Local anesthetics have a known bactericidal and/or bacteriostatic effect, as well as a fungistatic effect [16]. Therefore, local anesthetic infusion could reduce the risk of infection. As evidenced by studies, local anesthetics serve not only as analgesic drugs but also as potential antimicrobial agents [17, 26, 28, 30]. Topical use of these anesthetic drugs may be useful in the management of cutaneous and vaginal candidosis. Kampe studied the effect of ropivacaine when mixed with sufentanil on the growth of the pathogens Staphylococcus aureus and Pseudomonas aeruginosa at room temperature. The combination of the local anesthetic and the opioid inhibited growth of P. aeruginosa significantly and multiplication of S. aureus [17]. Both bupivacaine and ropivacaine alone inhibited growth of Escherichia coli and Staphylococcus aureus [30]. The anesthetic molecule penetrates the membrane bilayer and accommodates in its hydrophobic interior. Membrane splitting results from insertion of several lipophilic molecules into the hydrophobic core of bacterial membranes. The mechanisms of the fungicidal action of the drugs are due to direct damage the cytoplasmic membrane and yeast metabolic impairment [26]. Johnson indicated the mechanism of action of antimicrobial activity of local anesthetics to a disruption of microbial cell membrane permeability, leading to leakage of cellular components and subsequent cell lysis. Rodrigues et al. suggested that local anesthetics inhibited fungal germ tube formation secondary to blockade of ionic channels [28].

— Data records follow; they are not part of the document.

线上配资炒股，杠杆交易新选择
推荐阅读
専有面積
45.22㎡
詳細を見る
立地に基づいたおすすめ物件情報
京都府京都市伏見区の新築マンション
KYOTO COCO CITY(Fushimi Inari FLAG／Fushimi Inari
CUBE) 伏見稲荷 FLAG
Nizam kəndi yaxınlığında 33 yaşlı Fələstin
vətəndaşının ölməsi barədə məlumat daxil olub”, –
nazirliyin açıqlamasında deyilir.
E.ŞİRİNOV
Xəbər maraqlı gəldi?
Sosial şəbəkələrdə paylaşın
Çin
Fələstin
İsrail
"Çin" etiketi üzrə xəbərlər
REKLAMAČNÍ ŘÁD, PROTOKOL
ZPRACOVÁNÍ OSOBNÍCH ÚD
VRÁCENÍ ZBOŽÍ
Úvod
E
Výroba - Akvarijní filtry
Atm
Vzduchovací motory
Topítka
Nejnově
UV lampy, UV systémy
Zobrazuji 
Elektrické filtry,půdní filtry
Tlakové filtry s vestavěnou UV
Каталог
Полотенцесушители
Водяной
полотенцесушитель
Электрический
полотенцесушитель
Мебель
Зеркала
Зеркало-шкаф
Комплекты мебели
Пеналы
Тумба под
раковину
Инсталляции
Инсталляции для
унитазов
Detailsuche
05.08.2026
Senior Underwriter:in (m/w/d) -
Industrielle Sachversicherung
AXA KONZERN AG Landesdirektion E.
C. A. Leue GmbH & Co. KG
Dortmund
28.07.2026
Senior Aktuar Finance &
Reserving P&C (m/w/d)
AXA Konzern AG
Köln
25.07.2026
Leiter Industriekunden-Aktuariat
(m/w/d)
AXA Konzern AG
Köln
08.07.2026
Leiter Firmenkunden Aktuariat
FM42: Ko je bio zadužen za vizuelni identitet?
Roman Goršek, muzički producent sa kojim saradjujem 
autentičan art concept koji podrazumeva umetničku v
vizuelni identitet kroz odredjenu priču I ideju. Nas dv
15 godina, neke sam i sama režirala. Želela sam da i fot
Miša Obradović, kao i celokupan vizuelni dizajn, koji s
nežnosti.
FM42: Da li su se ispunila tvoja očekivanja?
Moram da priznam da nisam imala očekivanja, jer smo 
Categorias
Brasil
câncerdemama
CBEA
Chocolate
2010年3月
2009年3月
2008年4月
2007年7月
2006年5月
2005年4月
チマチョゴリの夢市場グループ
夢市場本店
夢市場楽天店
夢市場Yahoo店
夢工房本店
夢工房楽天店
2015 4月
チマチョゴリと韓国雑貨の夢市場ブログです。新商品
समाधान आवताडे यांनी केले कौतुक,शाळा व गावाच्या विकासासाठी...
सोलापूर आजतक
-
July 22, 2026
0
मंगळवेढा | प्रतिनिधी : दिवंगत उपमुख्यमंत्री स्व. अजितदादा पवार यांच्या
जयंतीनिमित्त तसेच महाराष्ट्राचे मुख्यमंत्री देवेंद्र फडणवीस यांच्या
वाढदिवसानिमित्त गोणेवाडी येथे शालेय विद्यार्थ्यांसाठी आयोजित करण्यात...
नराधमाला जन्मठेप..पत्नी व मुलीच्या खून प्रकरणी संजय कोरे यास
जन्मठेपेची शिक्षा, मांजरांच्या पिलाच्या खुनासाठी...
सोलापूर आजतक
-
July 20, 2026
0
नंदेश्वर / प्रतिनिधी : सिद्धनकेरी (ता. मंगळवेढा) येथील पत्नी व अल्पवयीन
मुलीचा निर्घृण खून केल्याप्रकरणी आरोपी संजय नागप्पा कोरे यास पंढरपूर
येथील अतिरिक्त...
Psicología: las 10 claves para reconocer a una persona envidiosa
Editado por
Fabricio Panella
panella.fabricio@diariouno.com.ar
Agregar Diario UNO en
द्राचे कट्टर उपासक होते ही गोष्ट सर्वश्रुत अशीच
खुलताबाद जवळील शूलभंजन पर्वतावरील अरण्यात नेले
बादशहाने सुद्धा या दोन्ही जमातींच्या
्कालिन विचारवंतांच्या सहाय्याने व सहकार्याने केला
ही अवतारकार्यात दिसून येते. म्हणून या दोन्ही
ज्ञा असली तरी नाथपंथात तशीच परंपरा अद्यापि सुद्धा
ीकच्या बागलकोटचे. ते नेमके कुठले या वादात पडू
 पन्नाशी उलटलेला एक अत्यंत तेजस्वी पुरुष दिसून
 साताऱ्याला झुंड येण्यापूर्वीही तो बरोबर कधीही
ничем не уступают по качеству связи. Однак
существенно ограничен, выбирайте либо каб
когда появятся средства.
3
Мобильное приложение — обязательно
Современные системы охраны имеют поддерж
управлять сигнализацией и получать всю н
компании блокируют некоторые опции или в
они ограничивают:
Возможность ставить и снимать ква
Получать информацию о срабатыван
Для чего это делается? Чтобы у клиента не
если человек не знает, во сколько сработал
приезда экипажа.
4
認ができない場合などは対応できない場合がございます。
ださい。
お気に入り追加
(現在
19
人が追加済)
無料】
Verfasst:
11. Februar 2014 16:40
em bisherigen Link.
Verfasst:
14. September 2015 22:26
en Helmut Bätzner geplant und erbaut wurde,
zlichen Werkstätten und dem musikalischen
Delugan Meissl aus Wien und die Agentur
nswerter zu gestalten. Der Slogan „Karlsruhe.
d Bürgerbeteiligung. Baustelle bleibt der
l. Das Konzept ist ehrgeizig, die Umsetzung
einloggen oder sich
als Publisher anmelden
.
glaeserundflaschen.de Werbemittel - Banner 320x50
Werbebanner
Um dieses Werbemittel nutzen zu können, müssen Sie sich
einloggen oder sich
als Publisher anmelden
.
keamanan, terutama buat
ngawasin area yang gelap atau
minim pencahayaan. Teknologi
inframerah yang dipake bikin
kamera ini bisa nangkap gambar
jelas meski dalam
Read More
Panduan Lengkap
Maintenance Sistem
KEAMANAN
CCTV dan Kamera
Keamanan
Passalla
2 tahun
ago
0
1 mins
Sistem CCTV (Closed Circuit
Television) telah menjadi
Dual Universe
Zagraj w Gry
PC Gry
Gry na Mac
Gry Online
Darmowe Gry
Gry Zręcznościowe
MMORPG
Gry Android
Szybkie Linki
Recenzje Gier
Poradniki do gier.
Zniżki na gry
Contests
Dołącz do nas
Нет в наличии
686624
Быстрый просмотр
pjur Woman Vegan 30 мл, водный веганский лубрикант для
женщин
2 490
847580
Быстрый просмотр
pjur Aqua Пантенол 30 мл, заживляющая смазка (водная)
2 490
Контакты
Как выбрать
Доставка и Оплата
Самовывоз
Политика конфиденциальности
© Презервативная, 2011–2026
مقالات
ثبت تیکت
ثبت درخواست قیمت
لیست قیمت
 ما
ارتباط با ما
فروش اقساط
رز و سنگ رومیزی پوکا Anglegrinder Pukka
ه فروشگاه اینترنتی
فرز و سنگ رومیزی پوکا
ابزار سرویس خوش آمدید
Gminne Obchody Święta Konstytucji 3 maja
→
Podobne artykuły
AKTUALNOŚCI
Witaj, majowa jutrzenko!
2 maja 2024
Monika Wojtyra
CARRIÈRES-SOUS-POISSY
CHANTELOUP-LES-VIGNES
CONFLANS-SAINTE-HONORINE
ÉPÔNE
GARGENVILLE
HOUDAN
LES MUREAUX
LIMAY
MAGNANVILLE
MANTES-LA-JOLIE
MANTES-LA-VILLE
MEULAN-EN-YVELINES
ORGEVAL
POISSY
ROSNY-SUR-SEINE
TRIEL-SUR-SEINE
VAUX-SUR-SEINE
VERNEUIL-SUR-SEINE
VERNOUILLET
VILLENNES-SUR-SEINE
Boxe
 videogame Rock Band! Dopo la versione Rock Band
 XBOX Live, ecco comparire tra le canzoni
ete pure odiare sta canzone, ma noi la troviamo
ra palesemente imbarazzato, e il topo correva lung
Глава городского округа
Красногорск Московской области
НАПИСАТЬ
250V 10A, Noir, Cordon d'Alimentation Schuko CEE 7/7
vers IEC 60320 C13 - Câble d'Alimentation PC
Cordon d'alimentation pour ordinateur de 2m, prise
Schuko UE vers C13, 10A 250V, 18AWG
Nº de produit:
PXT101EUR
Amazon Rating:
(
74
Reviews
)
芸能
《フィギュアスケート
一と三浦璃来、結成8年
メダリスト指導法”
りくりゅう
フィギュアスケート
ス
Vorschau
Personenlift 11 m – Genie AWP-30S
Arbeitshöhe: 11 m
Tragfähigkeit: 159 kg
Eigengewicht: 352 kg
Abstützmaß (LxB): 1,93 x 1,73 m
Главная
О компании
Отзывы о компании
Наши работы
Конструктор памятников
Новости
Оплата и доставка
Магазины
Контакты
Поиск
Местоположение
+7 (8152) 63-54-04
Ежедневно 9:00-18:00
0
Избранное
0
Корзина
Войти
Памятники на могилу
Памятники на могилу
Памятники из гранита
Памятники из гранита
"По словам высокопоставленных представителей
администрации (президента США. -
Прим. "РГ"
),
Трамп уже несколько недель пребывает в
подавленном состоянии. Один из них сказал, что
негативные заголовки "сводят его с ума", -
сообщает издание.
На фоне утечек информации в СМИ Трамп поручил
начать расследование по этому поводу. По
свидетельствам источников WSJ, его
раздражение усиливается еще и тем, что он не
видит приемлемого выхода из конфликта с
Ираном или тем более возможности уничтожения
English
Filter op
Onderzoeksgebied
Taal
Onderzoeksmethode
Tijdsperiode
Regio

Many studies have concluded that patients receiving ropivacaine infusions need lower amounts of opioids to control pain and have fewer opioid-related side effects [14, 24, 33]. In this study, we found no statistically significant difference regarding the PONV and respiratory depression between the two groups but the number of patients who used morphine analgesia was reduced in preemptive scalp infiltration group. No adverse reactions related to ropivacaine were observed in the study group. Complications associated with the use of local anesthesia, such as allergic reactions, local tissue, cardiovascular, central nervous system, and systemic toxicity, infection, changes in wound healing, or increased wound drainage were not observed in our study.

Conclusions

In conclusion, preemptive scalp infiltration with 0.5 % ropivacaine with 1 % lidocaine was significantly superior to before skin closure infiltration on postoperative analgesia after elective craniotomy.